● Work item
Count the lines in the listing below that contain the string "vídeo". Reply with the number alone.

● Records for the exercise
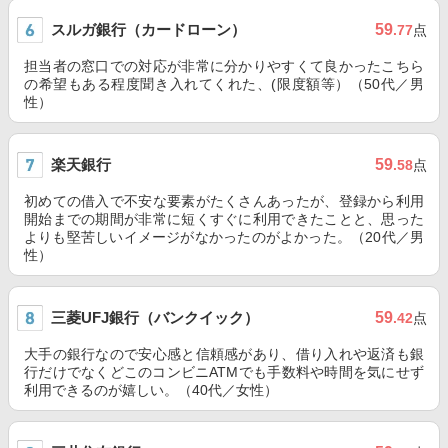
スルガ銀行（カードローン）
59
.77
点
担当者の窓口での対応が非常に分かりやすくて良かったこちら
の希望もある程度聞き入れてくれた、(限度額等）（50代／男
性）
楽天銀行
59
.58
点
初めての借入で不安な要素がたくさんあったが、登録から利用
開始までの期間が非常に短くすぐに利用できたことと、思った
よりも堅苦しいイメージがなかったのがよかった。（20代／男
性）
三菱UFJ銀行（バンクイック）
59
.42
点
大手の銀行なので安心感と信頼感があり、借り入れや返済も銀
行だけでなくどこのコンビニATMでも手数料や時間を気にせず
利用できるのが嬉しい。（40代／女性）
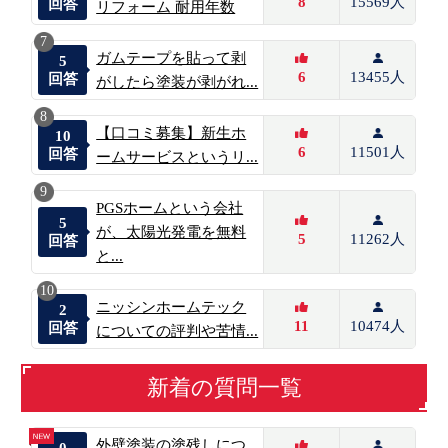
8
15569人
回答
リフォーム 耐用年数
7
ガムテープを貼って剥
5
6
13455人
回答
がしたら塗装が剥がれ...
8
【口コミ募集】新生ホ
10
6
11501人
回答
ームサービスというリ...
9
PGSホームという会社
5
が、太陽光発電を無料
5
11262人
回答
と...
10
ニッシンホームテック
2
11
10474人
回答
についての評判や苦情...
新着の質問一覧
外壁塗装の塗残しにつ
0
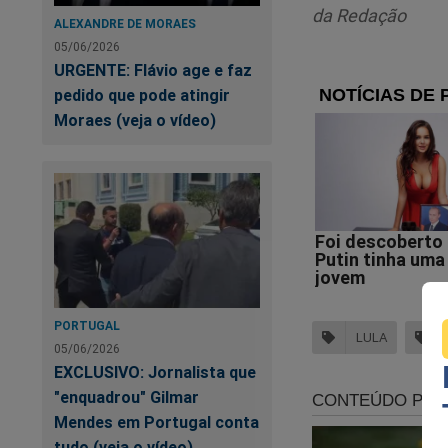
da Redação
ALEXANDRE DE MORAES
05/06/2026
URGENTE: Flávio age e faz
pedido que pode atingir
Está mais do que c
Moraes (veja o vídeo)
fim em toda a cruel
as liberdades do ex
o que realmente aco
documentado no li
seller
no Brasil.
O livro, que na ver
ao seu corajoso con
PORTUGAL
presidiário Lula d
LULA
05/06/2026
contra Bolsonaro e 
EXCLUSIVO: Jornalista que
perseguição, manip
"enquadrou" Gilmar
está na "mira" da c
Mendes em Portugal conta
Não perca tempo. Ca
tudo (veja o vídeo)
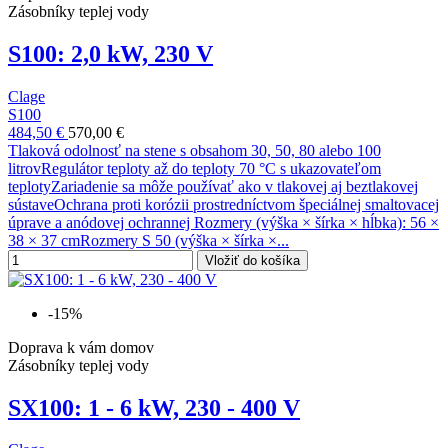
Zásobníky teplej vody
S100: 2,0 kW, 230 V
Clage
S100
484,50 €
570,00 €
Tlaková odolnosť na stene s obsahom 30, 50, 80 alebo 100
litrovRegulátor teploty až do teploty 70 °C s ukazovateľom
teplotyZariadenie sa môže používať ako v tlakovej aj beztlakovej
sústaveOchrana proti korózii prostredníctvom špeciálnej smaltovacej
úprave a anódovej ochrannej Rozmery (výška × šírka × hĺbka): 56 ×
38 × 37 cmRozmery S 50 (výška × šírka ×...
Vložiť do košíka
-15%
Doprava k vám domov
Zásobníky teplej vody
SX100: 1 - 6 kW, 230 - 400 V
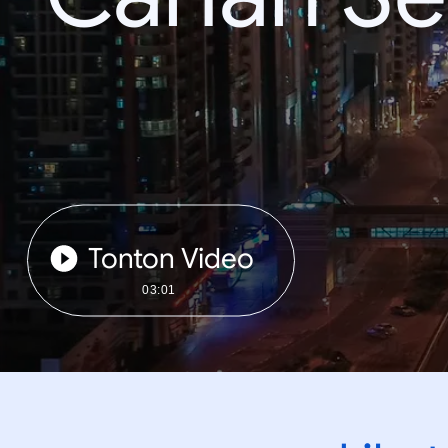
Tonton Video
03:01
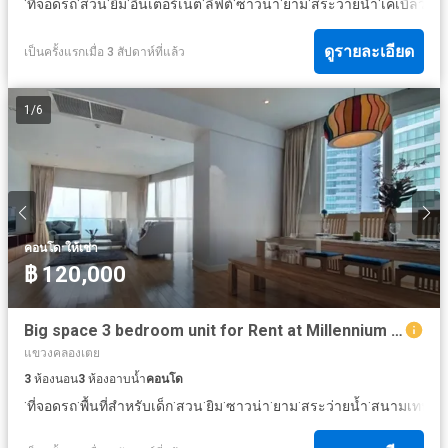
·
·
·
·
·
·
·
·
·
ที่จอดรถ
สวน
ยิม
อินเตอร์เน็ต
ลิฟต์
ซาวน่า
ยาม
สระว่ายน้ำ
เคเบิ้ลวิดีโ
ดูรายละเอียด
เป็นครั้งแรกเมื่อ 3 สัปดาห์ที่แล้ว
1
/
6
·
คอนโด
ให้เช่า
฿ 120,000
Big space 3 bedroom unit for Rent at Millennium Residence Sukhumvit 20
แขวงคลองเตย
3
ห้องนอน
3
ห้องอาบน้ำ
คอนโด
·
·
·
·
·
·
·
·
ที่จอดรถ
พื้นที่สำหรับเด็ก
สวน
ยิม
ซาวน่า
ยาม
สระว่ายน้ำ
สนามเทนนิ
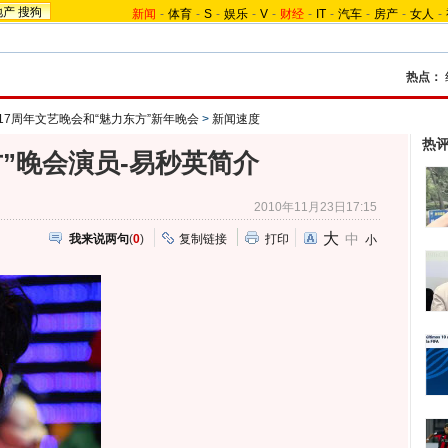
地产
搜狗
新闻
-
体育
-
S
-
娱乐
-
V
-
财经
-
IT
-
汽车
-
房产
-
女人
-
热点：
17周年文艺晚会和“魅力东方”新年晚会
>
新闻速度
热
方”晚会演员-易秒英简介
2010年11月23日17:15
大
中
我来说两句
(
0
)
复制链接
打印
小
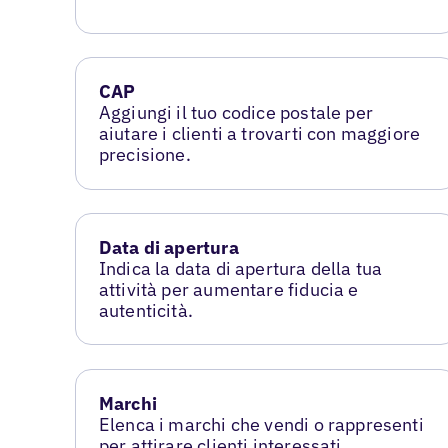
CAP
Aggiungi il tuo codice postale per
aiutare i clienti a trovarti con maggiore
precisione.
Data di apertura
Indica la data di apertura della tua
attività per aumentare fiducia e
autenticità.
Marchi
Elenca i marchi che vendi o rappresenti
per attirare clienti interessati.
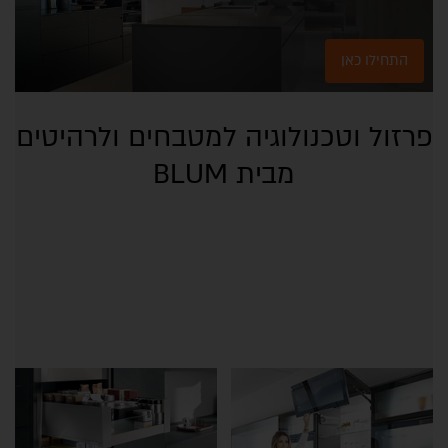
התחילו כאן
פרזול וטכנולוגיה למטבחים ולרהיטים
מבית BLUM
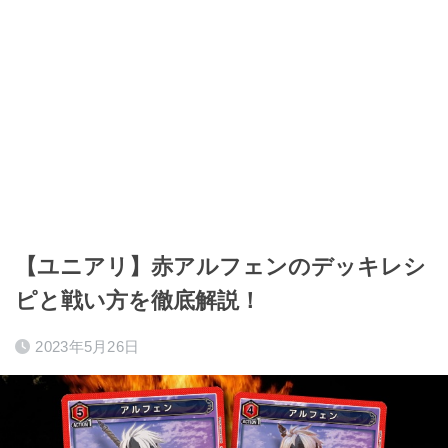
【ユニアリ】赤アルフェンのデッキレシ
ピと戦い方を徹底解説！
2023年5月26日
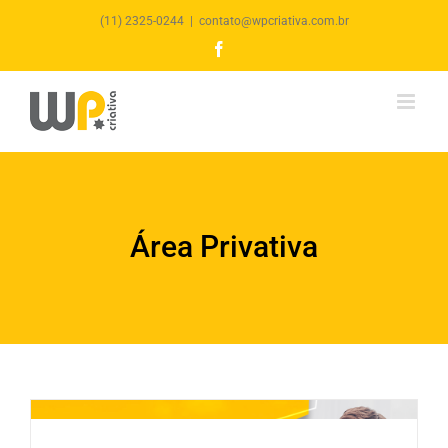
(11) 2325-0244
|
contato@wpcriativa.com.br
Facebook
Área Privativa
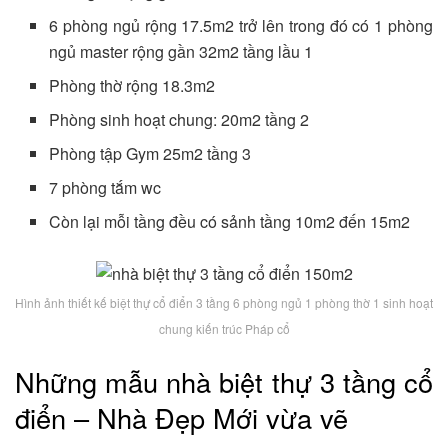
6 phòng ngủ rộng 17.5m2 trở lên trong đó có 1 phòng
ngủ master rộng gần 32m2 tầng lầu 1
Phòng thờ rộng 18.3m2
Phòng sinh hoạt chung: 20m2 tầng 2
Phòng tập Gym 25m2 tầng 3
7 phòng tắm wc
Còn lại mỗi tầng đều có sảnh tầng 10m2 đến 15m2
Hình ảnh thiết kế biệt thự cổ điển 3 tầng 6 phòng ngủ 1 phòng thờ 1 sinh hoạt
chung kiến trúc Pháp cổ
Những mẫu nhà biệt thự 3 tầng cổ
điển – Nhà Đẹp Mới vừa vẽ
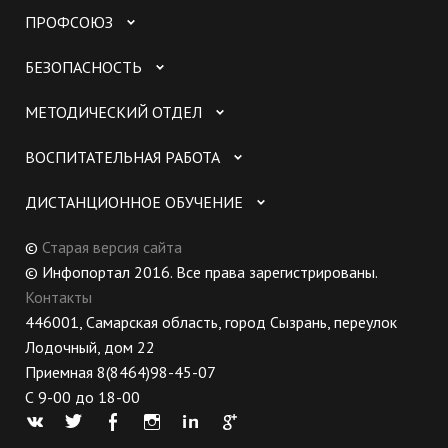
ПРОФСОЮЗ
БЕЗОПАСНОСТЬ
МЕТОДИЧЕСКИЙ ОТДЕЛ
ВОСПИТАТЕЛЬНАЯ РАБОТА
ДИСТАНЦИОННОЕ ОБУЧЕНИЕ
©
Старая версия сайта
© Инфопортал 2016. Все права зарегистрированы.
Контакты
446001, Самарская область, город Сызрань, переулок
Лодочный, дом 22
Приемная 8(8464)98-45-07
С 9-00 до 18-00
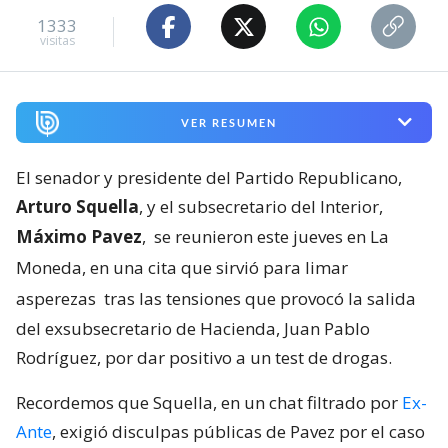
1333
visitas
VER RESUMEN
El senador y presidente del Partido Republicano,
Arturo Squella
, y el subsecretario del Interior,
Máximo Pavez
,
se reunieron este jueves en La
Moneda, en una cita que sirvió para limar
asperezas
tras las tensiones que provocó la salida
del exsubsecretario de Hacienda, Juan Pablo
Rodríguez, por dar positivo a un test de drogas.
Recordemos que Squella, en un chat filtrado por
Ex-
Ante
, exigió disculpas públicas de Pavez por el caso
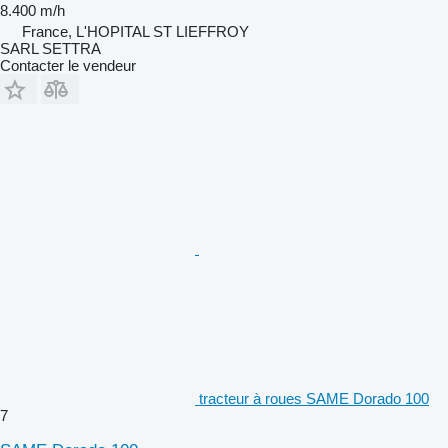
8.400 m/h
France, L'HOPITAL ST LIEFFROY
SARL SETTRA
Contacter le vendeur
tracteur à roues SAME Dorado 100
7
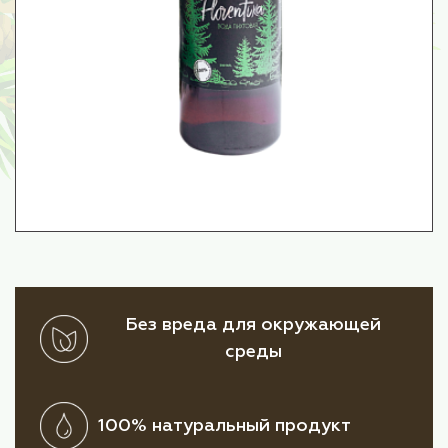
Без вреда для окружающей
среды
100% натуральный продукт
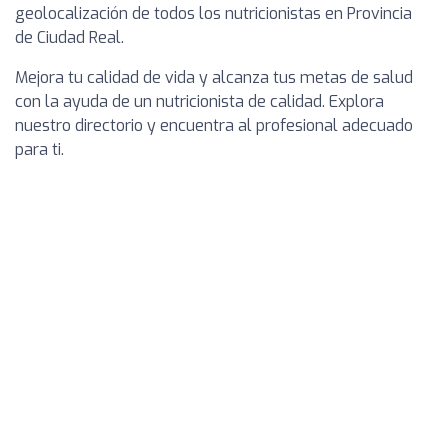
geolocalización de todos los nutricionistas en Provincia
de Ciudad Real.
Mejora tu calidad de vida y alcanza tus metas de salud
con la ayuda de un nutricionista de calidad. Explora
nuestro directorio y encuentra al profesional adecuado
para ti.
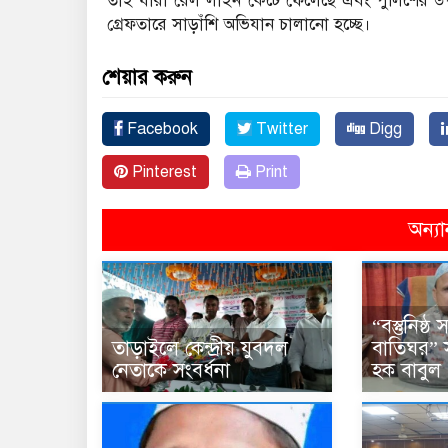
তাই যারা রেল লাইন কেটে ফেলেছে এবং পুলিশের উপ
গ্রেফতারে সাড়াঁশি অভিযান চালানো হচ্ছে।
শেয়ার করুন
Facebook
Twitter
Digg
Pinterest
Print
অন্যা
“বস্তুনিষ্
তাড়াইলে কেন্দ্রীয় যুবদল
বাতিঘর” 
নেতাকে সংবর্ধনা
হক বাবুল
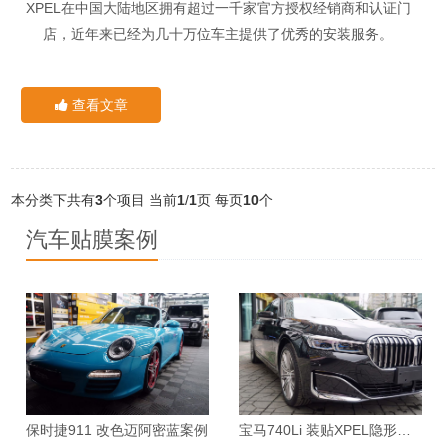
1、全车臭氧杀菌，本次赠送全年不限次数（单次388元/次）
XPEL在中国大陆地区拥有超过一千家官方授权经销商和认证门
店，近年来已经为几十万位车主提供了优秀的安装服务。
2、三选一服务
以下是成都市的授权经销商和认证门店。
成都XPEL授权经销商
查看文章
①赠送全车纯进口高级隔热膜
版
②赠送前挡纯进口顶级隔热膜
型
类
名称
地址
③全车1年免费精洗
中
别
*到店即送1瓶100ml便携酒精喷壶（含75%杀菌医用酒精）
心
本分类下共有
3
个项目
当前
1
/
1
页
每页
10
个
直
成都市武侯区长益路11号10楼36
汽车贴膜案例
营
XPEL中国川渝运营中心
号
汽车杀菌消毒小知识
店
直
XPEL中国官方直营店
成都市武侯区长益路11号1栋1层
营
私家车如何进行消毒？目前针对车内空气消毒的方法主要有两种
CN0001
12号
店
方式：化学消毒和臭氧消毒。
直
XPEL中国官方直营店
营
都市金牛区黄忠路6号1栋1层5号
CN0002
(1)化学消毒主要是用市面上的消毒剂对汽车进行擦拭或者喷洒
店
达到除去病菌的目的。经常见到的诸如84消毒液、过氧乙酸，
直
XPEL中国官方直营店
保时捷911 改色迈阿密蓝案例
宝马740Li 装贴XPEL隐形车衣案例
如果现在已经买不到的话，建议用家里常用的洗涤剂或者洗衣
营
成都都江堰市青城路336号
CN0007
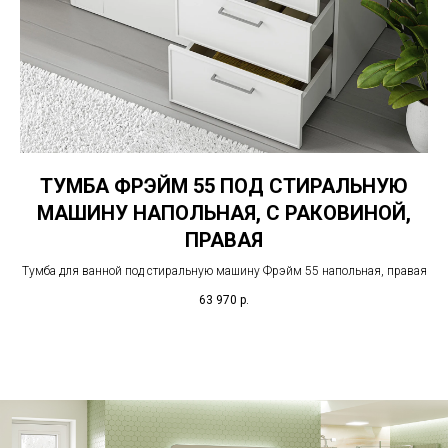
ТУМБА ФРЭЙМ 55 ПОД СТИРАЛЬНУЮ
МАШИНУ НАПОЛЬНАЯ, С РАКОВИНОЙ,
ПРАВАЯ
Тумба для ванной под стиральную машину Фрэйм 55 напольная, правая
63 970
р.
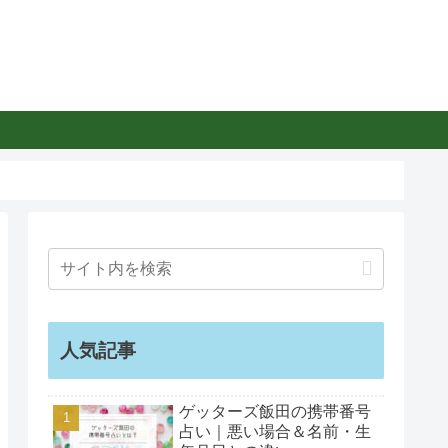
人気記事
ゲッターズ飯田の携帯番号
占い｜悪い場合＆名前・生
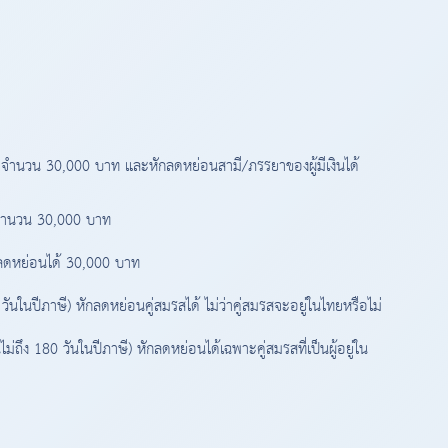
ด้ จำนวน 30,000 บาท และหักลดหย่อนสามี/ภรรยาของผู้มีเงินได้
ด้ จำนวน 30,000 บาท
ักลดหย่อนได้ 30,000 บาท
0 วันในปีภาษี) หักลดหย่อนคู่สมรสได้ ไม่ว่าคู่สมรสจะอยู่ในไทยหรือไม่
ันไม่ถึง 180 วันในปีภาษี) หักลดหย่อนได้เฉพาะคู่สมรสที่เป็นผู้อยู่ใน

● Exercise output
2